Pero hay algo más que la alegría: “Se les presentó el Ángel del Señor, y la gloria del Señor los envolvió en su luz; y se llenaron de temor” (Lc 2, 9). Otros elementos que acompañan a la alegría de Navidad son la luz, que es la gloria, y el temor, que no es miedo, sino el temor filial, que nace del amor: es el temor del hijo que, descubriendo la bondad de su padre, no sólo desea morir antes que ofenderlo, sino que busca, con todo el ardor y la fuerza de su ser, agradarlo cada vez más, a cada instante. La luz que acompaña al anuncio es la gloria de Dios, y esto es el indicio de que la alegría de Navidad no es humana, ni por motivos humanos, sino que procede toda del cielo: Dios es intrínsecamente alegre, porque es infinitamente feliz en la comunión de Tres Personas, y por eso, a la manifestación de su gloria, que es la luz, le acompaña, de modo indisoluble, la alegría.
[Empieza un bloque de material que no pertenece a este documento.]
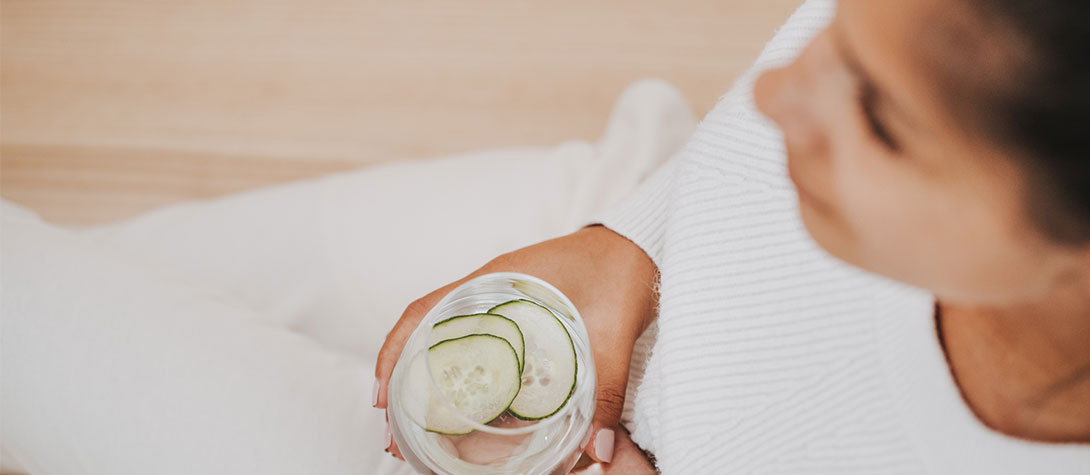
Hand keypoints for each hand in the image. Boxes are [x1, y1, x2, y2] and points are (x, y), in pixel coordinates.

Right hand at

“Os anuncio una gran alegría: os ha nacido un Salvador”. La alegría angélica no se limita a Navidad: se renueva, misa a misa, por el santo sacrificio del altar, porque en el altar la Iglesia, reflejándose en la Virgen Madre, su modelo, la imita, y así como la Virgen concibió y dio a luz virginalmente, por el poder del Espíritu, a Dios Hijo en Belén, Casa de Pan, y lo presentó al mundo revestido de Niño humano, así la Iglesia, por el poder del mismo Espíritu, concibe y da a luz en su seno virgen, a Dios Hijo, en el Nuevo Belén, el altar eucarístico, y lo presenta a la asamblea revestido de apariencia de pan.

En cada misa, la Iglesia no sólo nos anuncia una gran alegría: nos da a la Alegría en sí misma, Jesús Eucaristía.